Dans un communiqué, M. Lighthizer soutient aussi que les Canadiens seraient perdants même en cas de victoire à l’OMC, car des producteurs à faibles coûts — les Chinois, notamment — pourraient alors submerger le marché américain, au détriment des Canadiens.

«Les importations massives en provenance de Chine et d’autres pays auraient des impacts négatifs, de plusieurs milliards de dollars, sur les exportations canadiennes aux États-Unis, dont près de 9 milliards $ en exportations de produits d’acier et d’aluminium, et plus de 2,5 milliards $ en bois d’oeuvre et en papier», soutient le représentant américain au Commerce.

Tous azimuts

La plainte écrite à l’OMC, qui fait une trentaine de pages, cite des dizaines d’exemples qui ne sont pas directement liés au Canada, dont 122 cas où Washington a imposé des droits compensateurs à des pays étrangers.

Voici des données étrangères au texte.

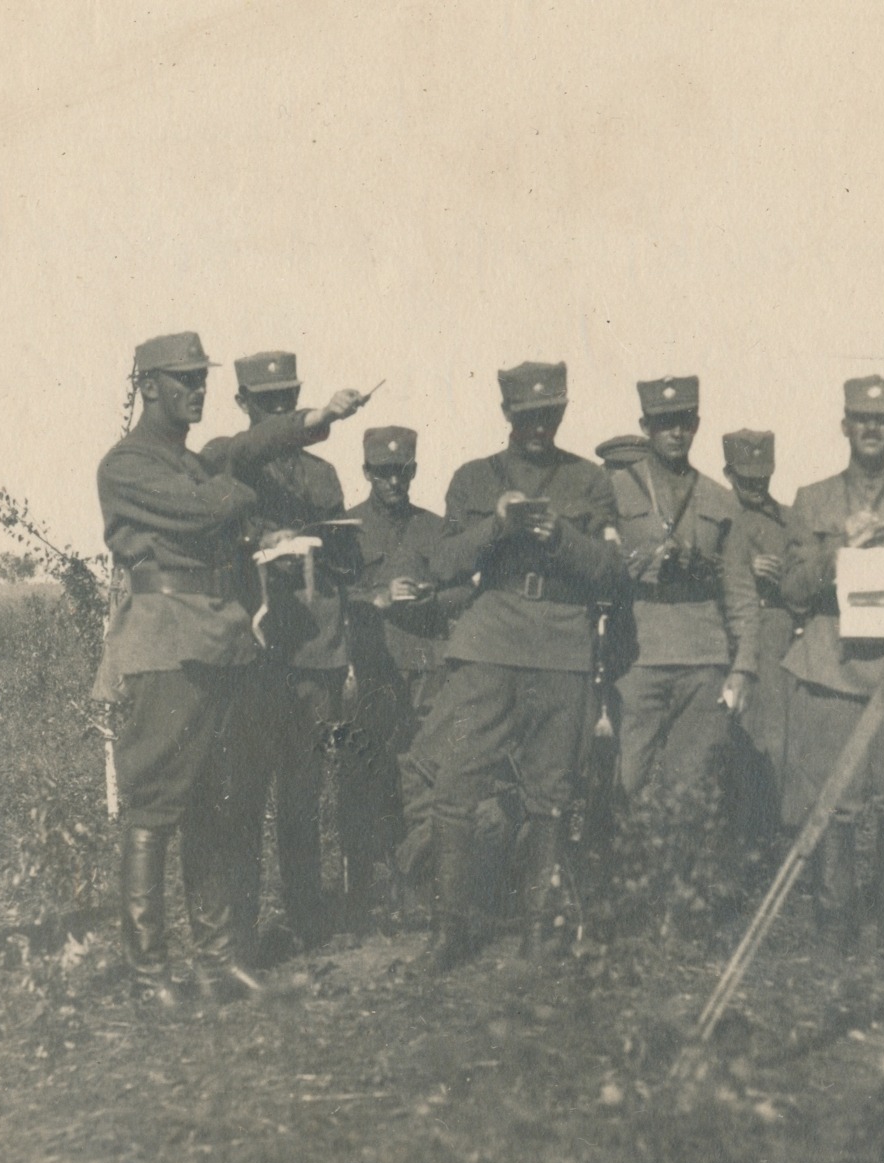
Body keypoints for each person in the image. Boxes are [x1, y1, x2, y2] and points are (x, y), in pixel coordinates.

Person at [92, 333, 370, 1006]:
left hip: (221, 643)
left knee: (222, 804)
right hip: (166, 646)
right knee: (155, 807)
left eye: (202, 379)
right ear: (148, 386)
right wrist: (245, 504)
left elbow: (239, 468)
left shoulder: (194, 462)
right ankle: (148, 974)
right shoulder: (127, 464)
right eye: (183, 380)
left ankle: (221, 964)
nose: (198, 390)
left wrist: (261, 524)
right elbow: (207, 508)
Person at [407, 360, 625, 968]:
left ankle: (537, 929)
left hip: (561, 645)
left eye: (549, 414)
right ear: (507, 413)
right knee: (455, 781)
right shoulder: (474, 478)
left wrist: (562, 537)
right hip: (489, 645)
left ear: (562, 411)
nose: (539, 426)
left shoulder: (589, 481)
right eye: (527, 416)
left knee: (550, 792)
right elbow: (443, 564)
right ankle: (449, 930)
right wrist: (496, 526)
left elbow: (613, 572)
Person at [779, 376, 884, 953]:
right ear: (845, 426)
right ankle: (835, 923)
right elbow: (792, 590)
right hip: (834, 668)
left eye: (882, 420)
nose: (872, 428)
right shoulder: (812, 500)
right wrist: (838, 553)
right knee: (835, 799)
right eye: (861, 418)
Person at [212, 351, 361, 954]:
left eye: (287, 400)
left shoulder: (322, 475)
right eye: (267, 402)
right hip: (254, 652)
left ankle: (306, 918)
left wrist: (325, 547)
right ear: (243, 404)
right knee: (244, 795)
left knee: (304, 789)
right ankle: (241, 931)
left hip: (314, 652)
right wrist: (258, 542)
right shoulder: (227, 462)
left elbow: (348, 559)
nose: (278, 411)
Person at [605, 377, 757, 933]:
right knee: (626, 782)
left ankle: (676, 911)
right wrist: (636, 565)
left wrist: (743, 667)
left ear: (696, 426)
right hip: (637, 658)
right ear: (645, 427)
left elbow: (740, 592)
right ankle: (624, 903)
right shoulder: (615, 491)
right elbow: (596, 571)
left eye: (684, 422)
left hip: (702, 659)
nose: (675, 432)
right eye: (663, 423)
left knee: (689, 789)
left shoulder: (719, 500)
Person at [338, 426, 466, 931]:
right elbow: (329, 595)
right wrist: (376, 596)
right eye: (384, 472)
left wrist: (433, 596)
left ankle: (417, 887)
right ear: (367, 472)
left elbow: (465, 590)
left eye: (404, 471)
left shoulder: (435, 529)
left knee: (421, 773)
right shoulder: (346, 529)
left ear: (414, 471)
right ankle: (363, 894)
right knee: (367, 773)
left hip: (427, 668)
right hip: (370, 668)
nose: (395, 481)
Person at [721, 429, 798, 865]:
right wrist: (740, 568)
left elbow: (807, 578)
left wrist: (784, 576)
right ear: (728, 473)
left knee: (771, 741)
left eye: (762, 478)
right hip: (722, 633)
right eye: (746, 478)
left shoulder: (788, 521)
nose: (755, 486)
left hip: (773, 632)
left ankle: (766, 845)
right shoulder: (718, 515)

Les litiges sur le bois d’oeuvre et le papier canadien, ainsi que sur les avions de Bombardier, surviennent au moment où les négociateurs des trois pays signataires de l’ALÉNA s’apprêtent à se retrouver à Montréal, le 23 janvier, pour une sixième ronde de discussions qui pourrait bien être déterminante. Aucune nouvelle rencontre n’est pour l’instant prévue après le mois de mars.

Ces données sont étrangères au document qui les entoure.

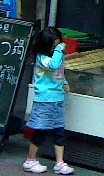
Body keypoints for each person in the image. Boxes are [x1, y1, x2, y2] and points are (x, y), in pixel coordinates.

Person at [23, 27, 74, 175]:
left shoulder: (57, 56)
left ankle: (60, 162)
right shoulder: (42, 58)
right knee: (40, 131)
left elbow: (59, 71)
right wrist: (59, 50)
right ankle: (30, 161)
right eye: (53, 46)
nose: (56, 48)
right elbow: (53, 66)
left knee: (59, 131)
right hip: (44, 100)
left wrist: (64, 82)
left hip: (58, 99)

Or, les négociateurs canadiens sont parfaitement conscients que le président américain, Donald Trump, pourrait dès cet hiver invoquer la clause de retrait de l’ALÉNA. Les États-Unis pourraient alors se retirer de l’accord commercial après six mois — à moins que des tribunaux américains ne concluent que le président doit obtenir d’abord l’appui du Congrès.

Edward Alden, du Conseil des relations extérieures, aux États-Unis, estime que l’ALÉNA et tout le système commercial mondial, déjà critiqués et menacés par Donald Trump, n’avaient pas besoin de cette «bombe» larguée par le Canada à l’OMC.

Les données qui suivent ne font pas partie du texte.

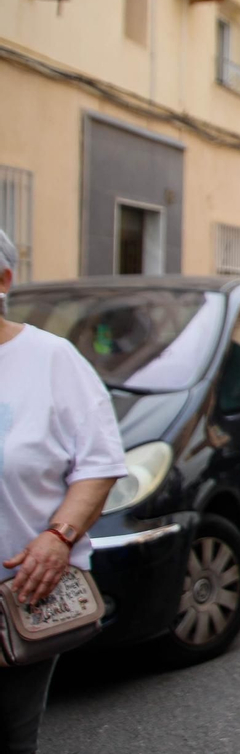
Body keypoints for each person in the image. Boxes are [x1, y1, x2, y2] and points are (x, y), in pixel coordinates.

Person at [0, 228, 128, 752]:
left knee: (11, 732)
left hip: (18, 595)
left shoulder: (51, 360)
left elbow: (99, 463)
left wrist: (59, 537)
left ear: (4, 280)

«Ça ne calmera certainement pas le jeu à Montréal», estime aussi l’avocat Mark Warner, spécialiste du commerce canado-américain. M. Warner convient que les arguments du Canada peuvent bien être fondés, et qu’Ottawa a tout à fait le droit de se plaindre à l’OMC, mais il s’interroge sur l’opportunité de contrarier l’administration Trump au beau milieu de négociations cruciales pour renouveler l’ALÉNA.

M. Warner s’étonne ainsi de voir le Canada citer dans sa plainte des dossiers étrangers, alors qu’il négocie présentement avec une administration déjà hostile à des instances internationales comme l’OMC, précisément.